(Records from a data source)
------------------------------------

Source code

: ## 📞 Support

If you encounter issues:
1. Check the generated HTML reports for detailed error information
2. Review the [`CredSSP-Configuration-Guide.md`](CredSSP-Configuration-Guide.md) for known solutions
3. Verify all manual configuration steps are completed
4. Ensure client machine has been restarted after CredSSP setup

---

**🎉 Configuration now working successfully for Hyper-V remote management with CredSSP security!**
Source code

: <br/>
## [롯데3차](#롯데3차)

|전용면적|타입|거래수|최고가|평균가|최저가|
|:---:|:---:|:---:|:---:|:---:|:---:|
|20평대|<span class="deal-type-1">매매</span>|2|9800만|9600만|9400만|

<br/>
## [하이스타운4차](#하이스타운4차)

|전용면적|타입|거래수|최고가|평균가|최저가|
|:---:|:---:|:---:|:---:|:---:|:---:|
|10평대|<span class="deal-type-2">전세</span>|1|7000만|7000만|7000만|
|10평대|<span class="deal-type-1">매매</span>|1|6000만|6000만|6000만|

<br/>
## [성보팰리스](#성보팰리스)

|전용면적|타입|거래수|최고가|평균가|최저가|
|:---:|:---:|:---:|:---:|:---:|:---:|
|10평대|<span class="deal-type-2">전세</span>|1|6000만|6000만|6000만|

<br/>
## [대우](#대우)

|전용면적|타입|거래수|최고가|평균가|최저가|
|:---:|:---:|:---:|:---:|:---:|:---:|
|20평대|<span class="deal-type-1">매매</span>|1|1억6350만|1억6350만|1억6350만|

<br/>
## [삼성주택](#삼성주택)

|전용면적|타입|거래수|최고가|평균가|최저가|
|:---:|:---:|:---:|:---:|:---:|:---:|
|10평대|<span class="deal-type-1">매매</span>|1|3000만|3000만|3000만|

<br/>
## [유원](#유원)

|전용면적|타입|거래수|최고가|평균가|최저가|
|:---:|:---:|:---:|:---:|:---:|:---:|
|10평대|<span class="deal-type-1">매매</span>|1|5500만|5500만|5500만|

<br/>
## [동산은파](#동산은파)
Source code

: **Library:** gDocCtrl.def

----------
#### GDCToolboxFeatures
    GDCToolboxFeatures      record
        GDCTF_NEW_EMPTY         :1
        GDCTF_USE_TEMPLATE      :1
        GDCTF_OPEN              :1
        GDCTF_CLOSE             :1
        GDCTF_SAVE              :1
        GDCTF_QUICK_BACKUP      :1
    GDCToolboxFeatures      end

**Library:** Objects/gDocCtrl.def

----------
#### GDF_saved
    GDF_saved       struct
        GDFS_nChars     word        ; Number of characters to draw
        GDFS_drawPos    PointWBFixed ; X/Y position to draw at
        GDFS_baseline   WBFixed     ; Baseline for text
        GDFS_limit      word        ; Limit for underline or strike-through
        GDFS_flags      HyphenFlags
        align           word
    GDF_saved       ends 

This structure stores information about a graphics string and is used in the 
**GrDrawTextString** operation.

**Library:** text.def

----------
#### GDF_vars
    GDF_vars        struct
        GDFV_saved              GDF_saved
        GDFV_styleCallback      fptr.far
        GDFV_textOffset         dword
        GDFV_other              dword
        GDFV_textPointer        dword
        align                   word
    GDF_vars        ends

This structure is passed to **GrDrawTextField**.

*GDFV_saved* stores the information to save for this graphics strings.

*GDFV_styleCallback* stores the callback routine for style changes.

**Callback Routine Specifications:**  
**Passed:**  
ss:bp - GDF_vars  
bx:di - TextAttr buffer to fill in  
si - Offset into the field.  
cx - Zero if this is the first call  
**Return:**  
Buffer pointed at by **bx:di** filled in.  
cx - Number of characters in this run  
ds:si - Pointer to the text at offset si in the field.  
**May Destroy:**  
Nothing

------------------------------------

◆ **ACTIVITY**
Look through the records for the word "dword". Every line that has it should be copied.

◆ **REPLY**
        GDFV_textOffset         dword
        GDFV_other              dword
        GDFV_textPointer        dword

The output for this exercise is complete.